New (financial) year’s resolutions – do you have them?


Why bother with the new (financial) year’s resolutions?

There’s lots on why new year’s resolutions don’t work in general. People are too ambitious. Too general. People don’t really want what they say they want, or don’t want to put the work in. You name it, there is a lot of bad press on why they don’t work.

Let’s look at what a resolution is.

The dictionary defines it as a “firm decision to do or not do something.” I like that. It speaks of thoughtfulness and resolve. That is, you take the time to think about things and then make a firm decision one way or another.

There is something about taking some time on a regular basis to audit where you are in your life. To look at whether there are any adjustments that you need to make. If that “audit” looks like “resolutions” in the form of doing more of something or less of it, or something completely different, then that is a good thing. The key I think is actually thinking about it – so some conscious thought, and then some clear decisions.

How to make your new (financial) year’s resolutions work for you

Some tips for making the most of your new financial year’s resolutions

  • Remember it’s the journey that counts not the destination. So many people have finally reached their “goal” and felt a sense of disappointment because the whole focus has been on achieving the goal rather than enjoying the journey to get there. So, as an example – if your goal is to finish your degree, remember that learning is a life time pursuit – and enjoy the steps (as much as possible) and the learning to get to that goal.

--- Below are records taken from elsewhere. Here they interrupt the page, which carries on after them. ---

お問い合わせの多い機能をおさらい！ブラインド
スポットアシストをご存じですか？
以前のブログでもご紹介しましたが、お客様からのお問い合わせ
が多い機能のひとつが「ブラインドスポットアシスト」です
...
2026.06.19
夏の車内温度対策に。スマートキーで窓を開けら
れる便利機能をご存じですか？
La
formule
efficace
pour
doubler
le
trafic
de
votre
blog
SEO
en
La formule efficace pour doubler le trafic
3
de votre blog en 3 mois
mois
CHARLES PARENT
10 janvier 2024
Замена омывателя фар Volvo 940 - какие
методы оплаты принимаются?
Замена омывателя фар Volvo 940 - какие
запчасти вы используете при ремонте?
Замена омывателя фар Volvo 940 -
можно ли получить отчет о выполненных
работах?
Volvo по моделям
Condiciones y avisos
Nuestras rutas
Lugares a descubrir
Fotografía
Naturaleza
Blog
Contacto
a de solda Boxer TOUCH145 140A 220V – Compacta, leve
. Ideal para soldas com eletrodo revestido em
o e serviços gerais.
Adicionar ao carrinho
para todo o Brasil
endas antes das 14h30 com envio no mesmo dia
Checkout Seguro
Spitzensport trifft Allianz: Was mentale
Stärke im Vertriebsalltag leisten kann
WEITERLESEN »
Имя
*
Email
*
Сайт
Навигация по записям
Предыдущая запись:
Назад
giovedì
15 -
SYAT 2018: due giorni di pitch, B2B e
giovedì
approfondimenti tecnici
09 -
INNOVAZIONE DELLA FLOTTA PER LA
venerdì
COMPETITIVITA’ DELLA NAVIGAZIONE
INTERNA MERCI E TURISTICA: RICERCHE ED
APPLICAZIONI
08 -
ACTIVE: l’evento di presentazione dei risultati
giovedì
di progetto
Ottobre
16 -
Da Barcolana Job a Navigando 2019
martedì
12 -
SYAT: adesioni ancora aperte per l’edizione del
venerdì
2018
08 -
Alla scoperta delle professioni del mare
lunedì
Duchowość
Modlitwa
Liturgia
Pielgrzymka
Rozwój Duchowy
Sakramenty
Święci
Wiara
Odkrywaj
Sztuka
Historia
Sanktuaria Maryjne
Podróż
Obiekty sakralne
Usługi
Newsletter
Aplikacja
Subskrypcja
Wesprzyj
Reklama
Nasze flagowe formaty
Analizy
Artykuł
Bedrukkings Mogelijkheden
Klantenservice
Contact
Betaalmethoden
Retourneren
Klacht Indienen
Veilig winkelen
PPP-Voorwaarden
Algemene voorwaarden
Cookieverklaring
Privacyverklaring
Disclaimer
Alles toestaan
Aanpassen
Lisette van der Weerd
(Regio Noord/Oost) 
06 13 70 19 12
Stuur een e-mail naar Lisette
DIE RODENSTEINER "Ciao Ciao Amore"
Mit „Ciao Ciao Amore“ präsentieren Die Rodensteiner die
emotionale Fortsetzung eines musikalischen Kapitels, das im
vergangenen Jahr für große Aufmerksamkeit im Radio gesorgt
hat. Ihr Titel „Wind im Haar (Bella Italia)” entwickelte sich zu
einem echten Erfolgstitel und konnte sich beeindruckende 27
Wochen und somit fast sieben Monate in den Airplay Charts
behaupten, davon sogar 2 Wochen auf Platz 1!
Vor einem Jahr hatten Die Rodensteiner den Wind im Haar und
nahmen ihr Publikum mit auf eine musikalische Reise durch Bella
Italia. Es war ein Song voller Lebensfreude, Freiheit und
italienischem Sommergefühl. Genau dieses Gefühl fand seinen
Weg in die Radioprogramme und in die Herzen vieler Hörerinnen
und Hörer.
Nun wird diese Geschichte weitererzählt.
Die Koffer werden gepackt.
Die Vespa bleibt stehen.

Sure, each unit successfully completed is a step closer but what have you learnt in that unit – and how is that changing the way that you work/live etc?
  • Remember change is hard. So, think about whether you really want the change. And why. And whether you are prepared to do the work/make the changes to make it happen. And if you really want it, but know there are some blockers in the way, what can you do address those so that you are setting yourself up for success rather than failure?  For example – if you want to get fit, think about what is stopping you at present. Make the little changes to address those blockers, like organise to go for a walk with a friend rather than on your own, put your gym clothes next to your bed the night before. These are all oft quoted suggestions for a reason, and that is because they work!
  • Make your changes aspirational but achievable. You can do this by chunking it down. Sticking with the fitness example. If your ultimate goal is to run a marathon, you might start with being able to run 5kms without stopping. Perhaps that is your goal for the next six months, and then after that to be able to compete in 10km fun runs, and then by end of 2017 to run your first half marathon.. And so on.
  • Remember the goals are your goals and you can change them at any time. If a goal isn’t serving you or if it’s really not ever going to happen, reevaluate whether it should be on your list. Is being on your list just making you feel bad? Or is there a blocker you really need to address? Perhaps you realise after running your first half marathon that the training you need to do isn’t compatible with your current work and family commitments, and you decide to stick with running monthly 10km fun runs, with a view to reevaluating the goal again in a year or so.
  • Remember the definition. Make a firm decision to do something (or not).  It’s rare that we achieve a goal without some specific thought and a plan of some sort on how to get there.. SMART goal setting can help too (specific, measurable, achievable, relevant and time bound). That is – I want to run 5kms by the end of August, then be able to run 5kms in under 30 minutes by the end of December etc…

So, what’s your plan for the new financial year? What do you want to achieve? I have some very specific goals for the next six months, so I will report back on whether they were achieved in six months time. Feel free to list your resolutions here if it will help you be more accountable.